▸ **Assignment**
Every entry in the data is to be written out exactly; no picture belongs in the copy.

▸ **Material for this task**
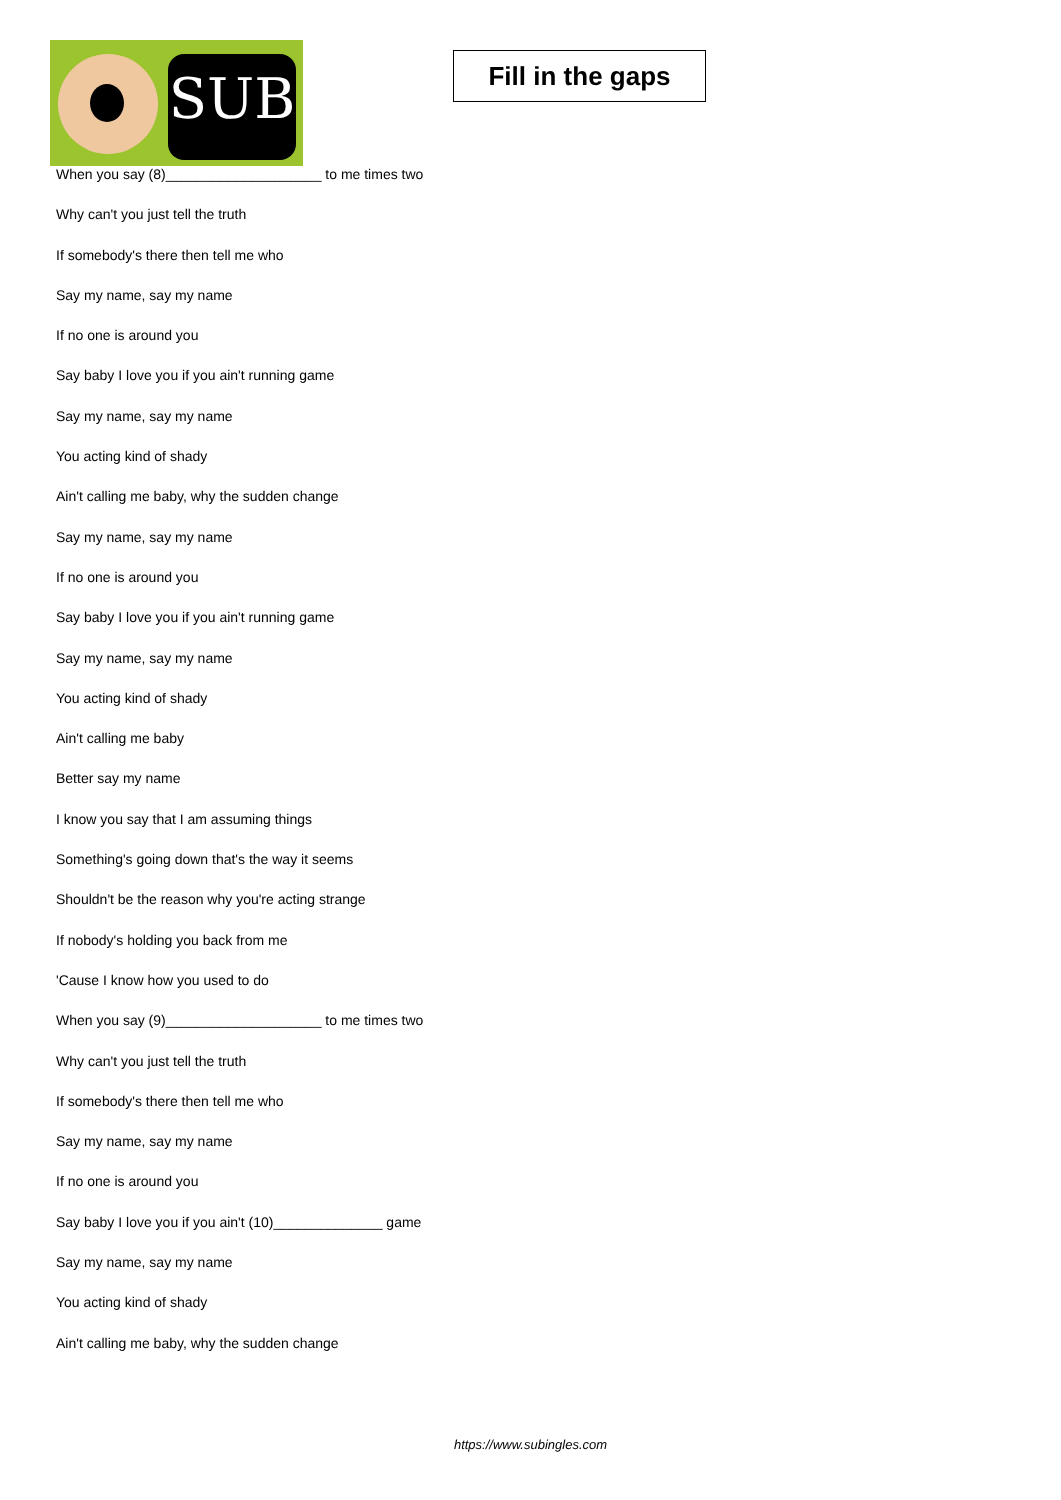SUB
Fill in the gaps
When you say (8)____________________ to me times two
Why can't you just tell the truth
If somebody's there then tell me who
Say my name, say my name
If no one is around you
Say baby I love you if you ain't running game
Say my name, say my name
You acting kind of shady
Ain't calling me baby, why the sudden change
Say my name, say my name
If no one is around you
Say baby I love you if you ain't running game
Say my name, say my name
You acting kind of shady
Ain't calling me baby
Better say my name
I know you say that I am assuming things
Something's going down that's the way it seems
Shouldn't be the reason why you're acting strange
If nobody's holding you back from me
'Cause I know how you used to do
When you say (9)____________________ to me times two
Why can't you just tell the truth
If somebody's there then tell me who
Say my name, say my name
If no one is around you
Say baby I love you if you ain't (10)______________ game
Say my name, say my name
You acting kind of shady
Ain't calling me baby, why the sudden change
https://www.subingles.com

▸ **Result**
SUB
Fill in the gaps
When you say (8)____________________ to me times two
Why can't you just tell the truth
If somebody's there then tell me who
Say my name, say my name
If no one is around you
Say baby I love you if you ain't running game
Say my name, say my name
You acting kind of shady
Ain't calling me baby, why the sudden change
Say my name, say my name
If no one is around you
Say baby I love you if you ain't running game
Say my name, say my name
You acting kind of shady
Ain't calling me baby
Better say my name
I know you say that I am assuming things
Something's going down that's the way it seems
Shouldn't be the reason why you're acting strange
If nobody's holding you back from me
'Cause I know how you used to do
When you say (9)____________________ to me times two
Why can't you just tell the truth
If somebody's there then tell me who
Say my name, say my name
If no one is around you
Say baby I love you if you ain't (10)______________ game
Say my name, say my name
You acting kind of shady
Ain't calling me baby, why the sudden change
https://www.subingles.com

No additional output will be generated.